2. L’art. 306 c.p.c. stabilendo che il processo si estingue per rinuncia agli atti del giudizio, quando questa è accettata dalle parti costituite che potrebbero avere interesse alla prosecuzione, fonda il diritto ad accettare la rinuncia stessa, ovvero quello, opposto, a non accettarla, nell’essere la parte costituita nel giudizio – cfr. Cass. 24 marzo 2011, n. 6850; Cass. 10 dicembre 2010, n. 24376; Cass. 11 ottobre 1999, n. 11384 -.

La rinunzia al ricorso per cassazione, infatti, non ha carattere cosiddetto accettizio (che richiede, cioè, l’accettazione della controparte per essere produttivo di effetti processuali) – cfr. Cass. 23 dicembre 2005, n. 28675; Cass. 5 ottobre 2009, n. 21894; Cass. 5 maggio 2011, n. 9857; Cass. 26 febbraio 2015, n. 3971 -.

L’accettazione rileva unicamente quanto alla regolamentazione delle spese, stabilendo l’art. 391 c.p.c., comma 2 che, in assenza di accettazione, la sentenza che dichiara l’estinzione può condannare la parte che vi ha dato causa alle spese.

La rinuncia, dunque, ancorchè notificata, in presenza di parte non costituita, determina automaticamente l’estinzione del processo.

2. Nella specie, alla declaratoria di estinzione non segue alcuna statuizione sulle spese, in assenza di attività difensiva della parte intimata.
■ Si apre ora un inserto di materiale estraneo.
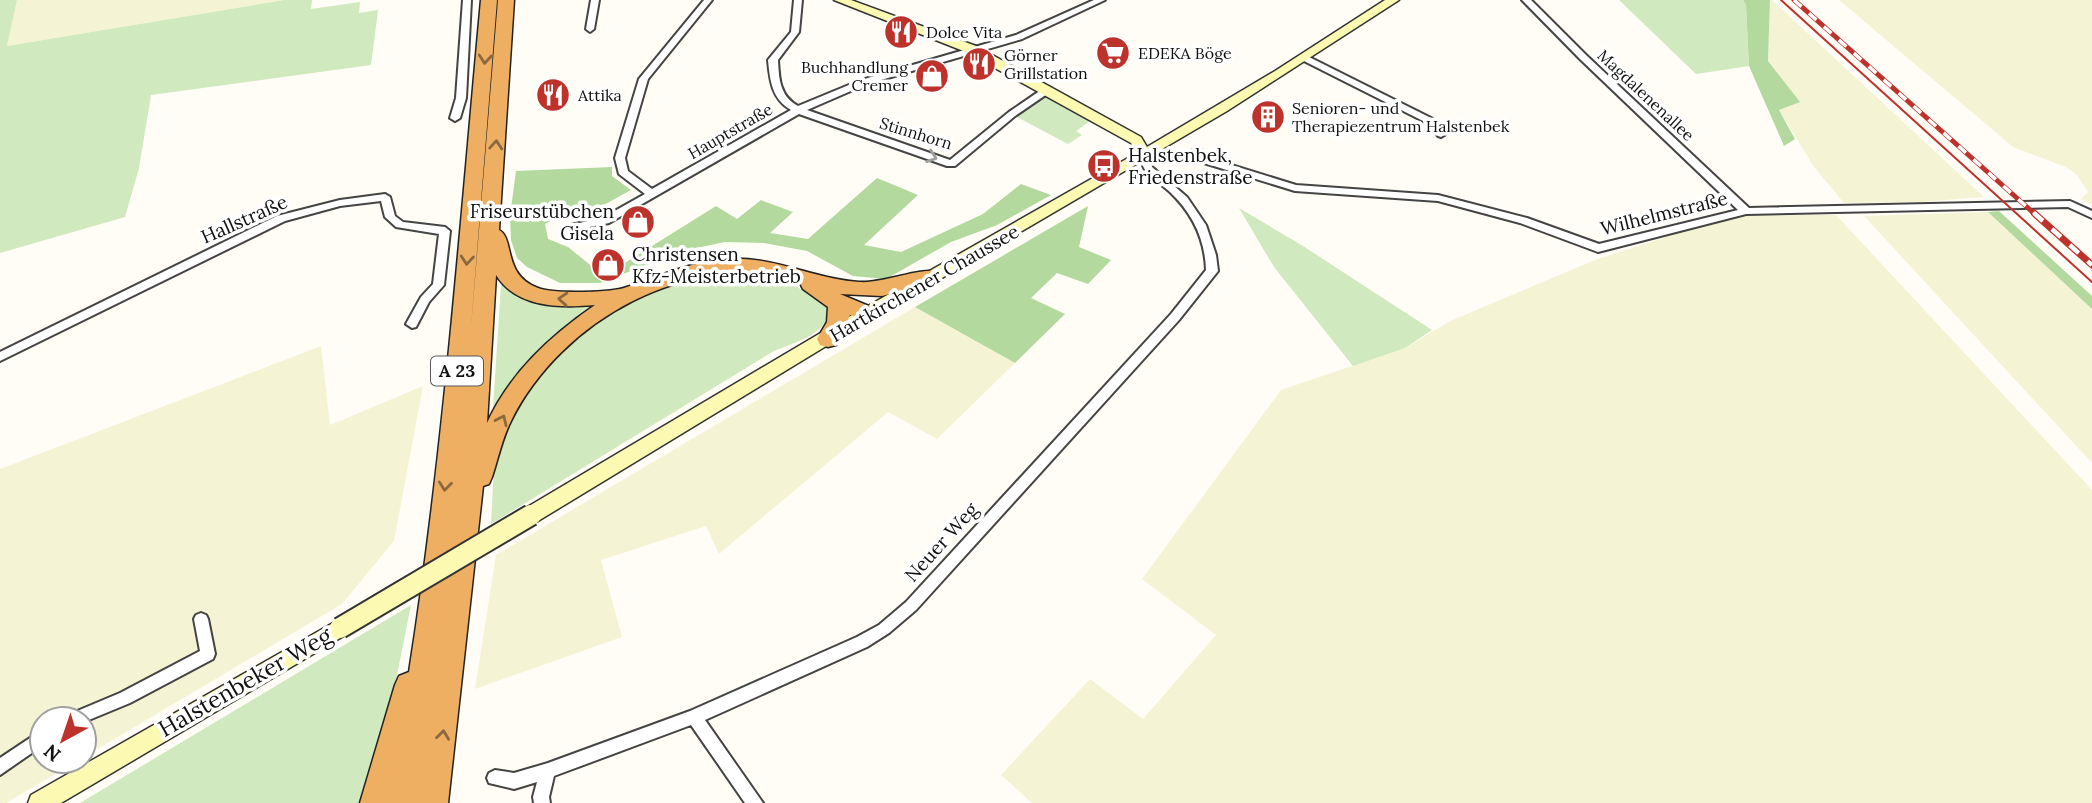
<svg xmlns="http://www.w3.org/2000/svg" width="2092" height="803" font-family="Lora,serif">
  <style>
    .farmland { fill: #f4f4d5 }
    .green { fill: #d0e9be }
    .forest { fill: #b3d99e }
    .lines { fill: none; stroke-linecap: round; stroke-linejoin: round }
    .street-casing { stroke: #444; stroke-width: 4 }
    .secondary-casing { stroke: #333; stroke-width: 3 }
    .highway-casing { stroke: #222; stroke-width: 3 }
    .street { fill: #fff; fill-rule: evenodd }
    .secondary { fill: #fcfab2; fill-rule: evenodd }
    .highway { fill: #efaf63; fill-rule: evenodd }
    .tram { stroke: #bd332c; stroke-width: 2 }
    .rail-far1-casing { stroke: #bd332c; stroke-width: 5 }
    .rail-casing { stroke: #bd332c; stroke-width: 7 }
    .rail-far1 { stroke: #fff; stroke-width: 3.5; stroke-dasharray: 10; stroke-linecap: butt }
    .rail { stroke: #fff; stroke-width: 4.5; stroke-dasharray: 12; stroke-linecap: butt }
    .secondary-bridge-casing { stroke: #333; stroke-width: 24; stroke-linecap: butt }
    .secondary-bridge { stroke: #fcfab2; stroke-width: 20 }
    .oneway { stroke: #8b683e }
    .oneway2 { stroke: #a0a0a0 }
    .labels { text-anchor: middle; stroke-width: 7; stroke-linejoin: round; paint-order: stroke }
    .far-poi-label { font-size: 16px; fill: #111; stroke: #fff; text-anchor: start }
    .far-street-label { font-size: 16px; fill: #111; stroke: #fff }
    .shield { fill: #fff; stroke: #585858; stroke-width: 2 }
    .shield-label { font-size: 18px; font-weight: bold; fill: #111 }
    .poi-label { font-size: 19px; fill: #111; stroke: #fff; text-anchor: start }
    .street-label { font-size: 19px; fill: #111; stroke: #fff }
    .near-street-label { font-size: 23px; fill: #111; stroke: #fff }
  </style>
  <rect width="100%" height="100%" fill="#fffdf5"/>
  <path class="farmland" d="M17 0H284L7 46Z
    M1770 0H1772L1984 197 1921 202 1844 203 1814 167 1779 110 1799 102 1768 61Z
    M1839 0H2092V205L2081 199 2088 192 2077 175 2066 167 2013 147Z
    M1988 212 2092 309V463L1864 216Z
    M1751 215H1836L2092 490V803H1032L1001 775 1090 679 1143 719 1216 635 1142 579 1281 390 1405 348 1450 321 1595 260 1684 231Z
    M915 307 1015 363 937 439 888 412 719 554 706 526 601 560 622 637 475 689 496 555Z
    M321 346 330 425 423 386 394 541 342 604 84 757V719H42V761H77L6 803H0V469Z"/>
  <path class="green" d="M0 0H17L7 46 284 0H312L311 9 360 2 359 13 378 10 371 65 151 95 139 168 125 217 0 253Z
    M1619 0H1743L1746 5 1749 66 1696 74Z
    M1045 96 1090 121 1076 131 1082 135 1068 144 1017 117Z
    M1239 208 1303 246 1432 330 1405 348 1353 366 1274 267Z
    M730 271 781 277 828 306 831 312C822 336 796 342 774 351L491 524 494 466 517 402 566 344 611 312 648 294 696 276Z
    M506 284 604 302 500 409 493 408 501 285Z
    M411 605 387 725 361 803H80Z"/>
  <path class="forest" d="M1743 0H1770L1768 61 1800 102 1779 110 1795 139 1784 146 1749 66 1746 5Z
    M612 167V176L631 190 580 218 561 215 545 224 548 239 568 247 604 276 716 206 737 219 761 200 793 212 770 233 808 239 877 178 918 195 864 245 901 252 983 214 1021 184 1051 195 997 225 951 242 886 279 853 276 807 251 764 243 725 242 682 251 600 283H560L527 267 517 258 511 240 510 216 516 171Z
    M1088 206 1079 247 1111 260 1088 284 1057 273 1031 298 1065 314 1015 363 915 307Z
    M1999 211 2092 296V309L1988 212Z"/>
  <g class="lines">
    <g class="street-casing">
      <path id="street" d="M463 0H471L466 98 460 118 455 121 450 118 456 98Z
        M591 0H599L594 29 590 32 586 29Z
        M704 0H712L648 79 625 158 628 171 652 189 791 110C772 99 770 81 768 60L791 32 794 0H802L799 32 778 60C779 80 780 96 798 106L861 80 1016 35 1094 0H1105L1022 39 867 84 807 110 950 160 1009 112 1044 88H1050V92L1015 116 955 166H947L799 114 609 223 570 231 566 230 565 228 566 226 602 218 645 194 619 174 615 158 639 79Z
        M1522 0H1531L1586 55 1749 208 2070 201 2092 211V218L2068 207 1746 214 1598 252 1520 223 1438 201 1295 191 1204 163 1192 152 1193 150H1201L1212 159 1296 185 1438 195 1527 218 1599 244 1738 210 1580 59Z
        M1305 55 1433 119 1446 134 1441 137 1438 136 1427 123 1302 60 1300 58Z
        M1145 152 1150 155 1152 167 1187 197 1206 225 1216 255 1218 271 1179 320 916 610 889 633 867 647 705 720 763 803H745L691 725 554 776 549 797 550 803H534L533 797 537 782 514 789 489 783 487 778 489 773 495 770 514 773 548 763 690 711 857 637 879 625 906 602 1171 314 1206 270C1205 239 1193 214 1170 192 1155 178 1143 176 1140 155Z
        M385 194 390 197 395 216 403 222 445 227 450 231 444 285 429 302 416 327 412 328 406 324 421 297 433 284 439 234 396 227 385 217 381 201 340 206 285 221 0 361V352L277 216 340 200Z
        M201 613 206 615 208 619 215 654 213 659 130 703 84 722V719H67L70 714 120 693 200 651 194 619 196 615Z
        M42 730V746L0 775V758Z"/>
    </g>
    <g class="secondary-casing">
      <path id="secondary" d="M834 0H851L976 46 1141 137 1147 147 1275 71 1385 0H1399L1227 111 836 340 538 521 531 523 524 521 521 515 524 509 824 331 1137 153 1131 143 966 52Z
        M340 619 347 622 350 628 347 634 61 803H28L31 795Z"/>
    </g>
    <g class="highway-casing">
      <path id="highway" d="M481 0H497L471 327 498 0H514L499 230C515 238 502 275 538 288 553 294 612 293 627 287 658 276 686 264 718 260 771 253 810 279 859 282 883 284 920 267 937 272L940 277 937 282 882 296 840 294 876 309 879 314 876 319 868 321 850 315 836 345 828 347 820 345 817 339 827 322 828 307 803 289 800 283C690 248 561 320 511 421 502 439 498 459 492 477L489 484 483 486 448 803H418L423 769 418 803H360L395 685 399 676 409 672C444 450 460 224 481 0ZM496 275C517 308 559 308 595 305 550 336 510 373 487 423Z"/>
    </g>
    <use href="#street" class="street"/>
    <use href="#secondary" class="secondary"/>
    <use href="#highway" class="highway"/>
    <path class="tram" d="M1781 0 2092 282"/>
    <g class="rail-far1-casing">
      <path id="rail-far1" d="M1794 0 2036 215"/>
    </g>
    <g class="rail-casing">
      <path id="rail" d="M2034 213 2092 265"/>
    </g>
    <use href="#rail-far1" class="rail-far1"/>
    <use href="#rail" class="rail"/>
    <g class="secondary-bridge-casing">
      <path id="secondary-bridge" d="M340 628 531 515"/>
    </g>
    <use href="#secondary-bridge" class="secondary-bridge"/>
  </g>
  <defs><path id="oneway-chevron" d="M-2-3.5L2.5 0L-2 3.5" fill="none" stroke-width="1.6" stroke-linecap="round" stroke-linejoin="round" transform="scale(1.75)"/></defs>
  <g class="oneway">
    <use href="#oneway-chevron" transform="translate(485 59) rotate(95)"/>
    <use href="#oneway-chevron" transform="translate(496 145) rotate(-86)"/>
    <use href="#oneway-chevron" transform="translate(467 260) rotate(95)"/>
    <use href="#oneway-chevron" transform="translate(563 299) rotate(-176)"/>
    <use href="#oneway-chevron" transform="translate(502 420) rotate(-65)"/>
    <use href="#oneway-chevron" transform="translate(445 486) rotate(96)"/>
    <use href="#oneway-chevron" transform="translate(443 735) rotate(-83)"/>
  </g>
  <use class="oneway2" href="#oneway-chevron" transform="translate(932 157) rotate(19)"/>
  <defs>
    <g id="restaurant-disc" transform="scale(1.75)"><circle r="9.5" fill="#bd332c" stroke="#fff"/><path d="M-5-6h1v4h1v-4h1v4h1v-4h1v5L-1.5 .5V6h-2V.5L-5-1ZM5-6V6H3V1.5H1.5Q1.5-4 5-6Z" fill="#fff"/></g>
    <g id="supermarket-disc" transform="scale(1.75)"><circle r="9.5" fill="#bd332c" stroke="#fff"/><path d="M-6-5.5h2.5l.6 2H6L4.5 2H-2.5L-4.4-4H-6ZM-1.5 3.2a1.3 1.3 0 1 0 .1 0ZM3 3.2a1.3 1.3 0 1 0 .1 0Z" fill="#fff"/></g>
    <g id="shop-disc" transform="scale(1.75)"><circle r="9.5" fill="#bd332c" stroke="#fff"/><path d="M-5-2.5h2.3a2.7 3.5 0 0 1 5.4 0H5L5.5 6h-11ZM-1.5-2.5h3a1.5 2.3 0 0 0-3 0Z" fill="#fff"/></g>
    <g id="building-disc" transform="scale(1.75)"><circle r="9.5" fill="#bd332c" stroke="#fff"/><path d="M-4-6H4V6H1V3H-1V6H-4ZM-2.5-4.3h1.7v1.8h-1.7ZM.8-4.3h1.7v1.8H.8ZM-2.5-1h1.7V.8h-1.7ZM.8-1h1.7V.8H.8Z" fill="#fff"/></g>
    <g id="bus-disc" transform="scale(1.75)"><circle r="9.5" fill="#bd332c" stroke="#fff"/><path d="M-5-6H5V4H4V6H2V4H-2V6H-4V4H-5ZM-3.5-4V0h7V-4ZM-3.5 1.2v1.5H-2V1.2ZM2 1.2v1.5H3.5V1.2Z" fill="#fff"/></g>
  </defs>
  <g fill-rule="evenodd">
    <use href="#restaurant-disc" x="901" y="32"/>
    <use href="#supermarket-disc" x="1113" y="53"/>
    <use href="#restaurant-disc" x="979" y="64"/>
    <use href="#shop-disc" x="932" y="76"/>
    <use href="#restaurant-disc" x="553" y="95"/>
    <use href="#building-disc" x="1268" y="117"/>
    <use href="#bus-disc" x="1104" y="166"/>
    <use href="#shop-disc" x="638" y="222"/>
    <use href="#shop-disc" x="608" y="265"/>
  </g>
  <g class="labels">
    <g class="far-poi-label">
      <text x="926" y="38">Dolce Vita</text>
      <text x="1138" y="59">EDEKA Böge</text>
      <text x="1004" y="61">Görner<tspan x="1004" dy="18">Grillstation</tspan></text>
      <text x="908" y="73" text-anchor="end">Buchhandlung<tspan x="908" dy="18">Cremer</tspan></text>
      <text x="578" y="101">Attika</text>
      <text x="1292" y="114">Senioren- und<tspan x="1292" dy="18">Therapiezentrum Halstenbek</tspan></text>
    </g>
    <g class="far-street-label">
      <text transform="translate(1646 95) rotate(43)" y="6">Magdalenenallee</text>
      <text transform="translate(730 131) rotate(-30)" y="6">Hauptstraße</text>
      <text transform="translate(916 133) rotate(17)" y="6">Stinnhorn</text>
    </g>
    <rect class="shield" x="431" y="356.5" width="52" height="29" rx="5"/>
    <g class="shield-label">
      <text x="457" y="377">A 23</text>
    </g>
    <g class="poi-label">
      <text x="1128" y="162">Halstenbek,<tspan x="1128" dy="22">Friedenstraße</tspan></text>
      <text x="614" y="218" text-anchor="end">Friseurstübchen<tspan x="614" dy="22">Gisela</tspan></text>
      <text x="632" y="261">Christensen<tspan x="632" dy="22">Kfz-Meisterbetrieb</tspan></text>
    </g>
    <g class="street-label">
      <text transform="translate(1664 213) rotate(-14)" y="7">Wilhelmstraße</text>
      <text transform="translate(244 219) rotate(-24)" y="7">Hallstraße</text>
      <text transform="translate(924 283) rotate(-30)" y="7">Hartkirchener Chaussee</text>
      <text transform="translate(941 542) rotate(-48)" y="7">Neuer Weg</text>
    </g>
    <g class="near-street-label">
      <text transform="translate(245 682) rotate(-30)" y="8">Halstenbeker Weg</text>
    </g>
  </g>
  <g transform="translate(63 740) rotate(220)"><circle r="33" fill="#ffffff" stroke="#a0a0a0" stroke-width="2"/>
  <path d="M0-5L12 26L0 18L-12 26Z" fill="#bd332c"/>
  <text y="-10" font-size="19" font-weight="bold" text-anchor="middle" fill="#111111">N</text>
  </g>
</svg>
3. Il tenore della pronuncia, che è di estinzione e non di rigetto o di inammissibilità od improponibilità, esclude l’applicabilità del D.P.R. 30 maggio 2002, n. 115, art. 13, comma 1 quater, inserito dalla L. 24 dicembre 2012, n. 228, art. 1, comma 17, prevedente l’obbligo, per il ricorrente non vittorioso, di versare una somma pari al contributo unificato già versato all’atto della proposizione dell’impugnazione, trattandosi di norma lato sensu sanzionatoria e comunque eccezionale ed in quanto tale di stretta interpretazione (cfr. Cass. 30 settembre 2015, n. 19560).

P.Q.M.

La Corte dichiara l’estinzione del processo; nulla per le spese. Ai sensi del D.P.R. 30 maggio 2002, n. 115, art. 13, comma 1 quater, dà atto della non sussistenza dei presupposti per il versamento, da parte della ricorrente, dell’ulteriore importo a titolo di contributo unificato pari a quello dovuto per il ricorso, a norma dello stesso art. 13, comma 1-bis.

Così deciso in Roma, nella camera di consiglio, il 18 giugno 2019.